*Extracted entries*:
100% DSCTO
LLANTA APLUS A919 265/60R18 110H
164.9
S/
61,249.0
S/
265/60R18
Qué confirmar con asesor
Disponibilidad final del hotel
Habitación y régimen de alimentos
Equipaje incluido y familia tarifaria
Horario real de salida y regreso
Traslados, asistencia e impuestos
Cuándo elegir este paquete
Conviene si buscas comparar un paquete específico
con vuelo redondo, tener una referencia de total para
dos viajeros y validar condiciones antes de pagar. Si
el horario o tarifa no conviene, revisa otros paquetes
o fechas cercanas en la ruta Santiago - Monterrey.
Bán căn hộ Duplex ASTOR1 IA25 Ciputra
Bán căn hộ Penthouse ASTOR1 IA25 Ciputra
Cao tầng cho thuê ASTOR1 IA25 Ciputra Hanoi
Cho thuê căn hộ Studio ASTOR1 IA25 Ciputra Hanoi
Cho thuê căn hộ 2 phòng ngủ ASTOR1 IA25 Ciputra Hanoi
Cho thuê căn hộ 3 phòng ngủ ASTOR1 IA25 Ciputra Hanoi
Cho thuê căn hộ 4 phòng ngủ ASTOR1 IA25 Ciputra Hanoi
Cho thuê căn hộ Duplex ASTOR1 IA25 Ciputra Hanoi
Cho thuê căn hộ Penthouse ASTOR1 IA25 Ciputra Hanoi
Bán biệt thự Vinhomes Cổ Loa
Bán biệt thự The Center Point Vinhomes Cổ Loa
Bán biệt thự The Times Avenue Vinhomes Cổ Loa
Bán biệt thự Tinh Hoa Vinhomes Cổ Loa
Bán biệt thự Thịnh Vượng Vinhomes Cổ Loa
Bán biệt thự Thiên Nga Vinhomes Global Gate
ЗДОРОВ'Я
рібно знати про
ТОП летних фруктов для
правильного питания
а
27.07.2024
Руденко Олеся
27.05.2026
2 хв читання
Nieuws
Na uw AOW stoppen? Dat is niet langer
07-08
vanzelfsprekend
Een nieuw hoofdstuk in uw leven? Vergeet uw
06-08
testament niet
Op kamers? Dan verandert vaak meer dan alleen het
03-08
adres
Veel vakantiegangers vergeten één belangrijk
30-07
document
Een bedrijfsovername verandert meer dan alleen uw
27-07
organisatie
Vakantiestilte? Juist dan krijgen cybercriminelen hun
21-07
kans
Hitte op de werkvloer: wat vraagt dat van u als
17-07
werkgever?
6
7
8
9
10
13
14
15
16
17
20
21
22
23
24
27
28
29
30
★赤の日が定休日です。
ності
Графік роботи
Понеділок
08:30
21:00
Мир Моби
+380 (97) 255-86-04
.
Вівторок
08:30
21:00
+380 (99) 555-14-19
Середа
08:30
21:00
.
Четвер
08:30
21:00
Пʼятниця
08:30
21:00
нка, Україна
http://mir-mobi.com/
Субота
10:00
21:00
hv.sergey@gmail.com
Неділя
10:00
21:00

*Assignment*:
Copy down the entries exactly, leaving out no line.

*Solution for this task*:
100% DSCTO
LLANTA APLUS A919 265/60R18 110H
164.9
S/
61,249.0
S/
265/60R18
Qué confirmar con asesor
Disponibilidad final del hotel
Habitación y régimen de alimentos
Equipaje incluido y familia tarifaria
Horario real de salida y regreso
Traslados, asistencia e impuestos
Cuándo elegir este paquete
Conviene si buscas comparar un paquete específico
con vuelo redondo, tener una referencia de total para
dos viajeros y validar condiciones antes de pagar. Si
el horario o tarifa no conviene, revisa otros paquetes
o fechas cercanas en la ruta Santiago - Monterrey.
Bán căn hộ Duplex ASTOR1 IA25 Ciputra
Bán căn hộ Penthouse ASTOR1 IA25 Ciputra
Cao tầng cho thuê ASTOR1 IA25 Ciputra Hanoi
Cho thuê căn hộ Studio ASTOR1 IA25 Ciputra Hanoi
Cho thuê căn hộ 2 phòng ngủ ASTOR1 IA25 Ciputra Hanoi
Cho thuê căn hộ 3 phòng ngủ ASTOR1 IA25 Ciputra Hanoi
Cho thuê căn hộ 4 phòng ngủ ASTOR1 IA25 Ciputra Hanoi
Cho thuê căn hộ Duplex ASTOR1 IA25 Ciputra Hanoi
Cho thuê căn hộ Penthouse ASTOR1 IA25 Ciputra Hanoi
Bán biệt thự Vinhomes Cổ Loa
Bán biệt thự The Center Point Vinhomes Cổ Loa
Bán biệt thự The Times Avenue Vinhomes Cổ Loa
Bán biệt thự Tinh Hoa Vinhomes Cổ Loa
Bán biệt thự Thịnh Vượng Vinhomes Cổ Loa
Bán biệt thự Thiên Nga Vinhomes Global Gate
ЗДОРОВ'Я
рібно знати про
ТОП летних фруктов для
правильного питания
а
27.07.2024
Руденко Олеся
27.05.2026
2 хв читання
Nieuws
Na uw AOW stoppen? Dat is niet langer
07-08
vanzelfsprekend
Een nieuw hoofdstuk in uw leven? Vergeet uw
06-08
testament niet
Op kamers? Dan verandert vaak meer dan alleen het
03-08
adres
Veel vakantiegangers vergeten één belangrijk
30-07
document
Een bedrijfsovername verandert meer dan alleen uw
27-07
organisatie
Vakantiestilte? Juist dan krijgen cybercriminelen hun
21-07
kans
Hitte op de werkvloer: wat vraagt dat van u als
17-07
werkgever?
6
7
8
9
10
13
14
15
16
17
20
21
22
23
24
27
28
29
30
★赤の日が定休日です。
ності
Графік роботи
Понеділок
08:30
21:00
Мир Моби
+380 (97) 255-86-04
.
Вівторок
08:30
21:00
+380 (99) 555-14-19
Середа
08:30
21:00
.
Четвер
08:30
21:00
Пʼятниця
08:30
21:00
нка, Україна
http://mir-mobi.com/
Субота
10:00
21:00
hv.sergey@gmail.com
Неділя
10:00
21:00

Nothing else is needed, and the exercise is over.